No matter that Young is now 57, a mother and grandmother, the caretaker of her own ailing mother, and has a full-time job. With student loans and financial aid from Einstein, she started taking courses at DeVry University in 2015. One class at a time. Straight A’s.
“As tiring as it was for me to work my eight- to 10-hour days, I’d drive home, take off my day clothes, put on my pajamas and fire up my laptop,” she says.
‘Something Woke Up in Me’
The classes not only offered Young the opportunity to complete her education, but they awakened a thirst for knowledge and a capacity for learning she didn’t know she had.
“Once I started taking classes, something woke up in me,” she says. “I started channeling this brain. If I only knew earlier what I was capable of, I would have done this a long time ago.”
Young quit school when she was 18, got married and had children. When she later returned to work, she went from part-time medical receptionist at a physician’s practice to full-time ophthalmology technician at Einstein, each time propelled to the next level by managers who appreciated her work.
When the office supervisor in ophthalmology left and the position was eliminated, she stepped into the role without the title. “I’m not just going to sit back and let things go,” she says. “I step up to the plate to make patients and employees within the department happy.” Her effort was very much appreciated by Vincent Young, MD, Chairman of the Department of Ophthalmology (no relation to Debbie Young), who became her “biggest mentor.”
“When he saw that I had grown into a leadership position, he mentored me into becoming a leader: how I should act, how I should present myself, what I needed to learn at school, how to be an administrator,” she says.
Financial Problems – and a Solution
And then, last year, a series of misfortunes struck. Young’s government education grant ran out and she could no longer afford tuition.
Young and her husband, Michael, had bought a bigger house so her brother and her ailing mother could move in with them “Finances have been very hard because of taking on a bigger home and the responsibilities of taking care of a sick mom,” Young says. Michael, who’s retired from the US Navy, was out of work for a year after they moved into the new house. He finally found a job, but COVID substantially cut into his hours.

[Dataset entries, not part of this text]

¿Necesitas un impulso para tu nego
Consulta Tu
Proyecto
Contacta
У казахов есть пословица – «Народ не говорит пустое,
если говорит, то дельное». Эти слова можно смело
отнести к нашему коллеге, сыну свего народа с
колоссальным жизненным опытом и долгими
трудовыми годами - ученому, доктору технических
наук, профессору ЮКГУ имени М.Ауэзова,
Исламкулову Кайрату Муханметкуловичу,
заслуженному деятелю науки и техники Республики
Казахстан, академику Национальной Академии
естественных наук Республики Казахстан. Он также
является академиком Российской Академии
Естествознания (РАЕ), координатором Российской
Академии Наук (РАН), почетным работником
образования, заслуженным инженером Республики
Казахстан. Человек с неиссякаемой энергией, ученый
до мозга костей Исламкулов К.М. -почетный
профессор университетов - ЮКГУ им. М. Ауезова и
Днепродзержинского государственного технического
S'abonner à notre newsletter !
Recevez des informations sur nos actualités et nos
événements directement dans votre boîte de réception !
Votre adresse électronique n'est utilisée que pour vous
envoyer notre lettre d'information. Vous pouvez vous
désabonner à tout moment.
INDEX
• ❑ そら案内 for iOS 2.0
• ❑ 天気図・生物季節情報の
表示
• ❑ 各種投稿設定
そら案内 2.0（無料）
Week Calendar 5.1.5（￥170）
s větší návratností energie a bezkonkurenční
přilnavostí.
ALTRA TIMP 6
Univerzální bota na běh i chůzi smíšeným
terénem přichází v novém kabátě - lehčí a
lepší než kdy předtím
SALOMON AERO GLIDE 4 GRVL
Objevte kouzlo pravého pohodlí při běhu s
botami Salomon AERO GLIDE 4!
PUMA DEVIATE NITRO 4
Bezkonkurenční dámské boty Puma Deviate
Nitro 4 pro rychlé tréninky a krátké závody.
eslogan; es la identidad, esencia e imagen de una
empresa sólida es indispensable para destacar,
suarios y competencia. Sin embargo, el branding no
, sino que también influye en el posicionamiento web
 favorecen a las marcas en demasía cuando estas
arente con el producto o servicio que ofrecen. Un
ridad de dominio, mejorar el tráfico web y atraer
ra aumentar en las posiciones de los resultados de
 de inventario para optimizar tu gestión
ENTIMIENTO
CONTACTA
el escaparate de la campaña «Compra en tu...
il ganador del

Young had to stop taking classes in June of 2020. “I was so upset,” she says. “As old as I am, I don’t want to just end where I’m at. I’m compelled to finish.”
In January, Young learned about a $5,000 Paradigm Scholarship for Working Women from the Philadelphia Chamber of Commerce. Sasha Voce, Einstein’s Laboratory Director and the administrator of Young’s department, encouraged her to apply.
“Sasha has been pushing me to go back to school,” Young says. Voce helped Young craft the admission essay, pushing her beyond her usual modesty to stress her accomplishments and the reasons she deserved the scholarship.
On February 4 – Young’s beloved late grandmother’s birthday – Young was notified she received the scholarship. She’s now enrolled back in class at the Keller Graduate School of Management at DeVry University and is scheduled to complete classes in May of 2022.
“Einstein has been good to me for 20 years,” she says, “and I want to be an administrator here, and pay them back.” With the luck of her own making, the support of her husband and family, and the friends she’s made along the way, that’s not even a stretch.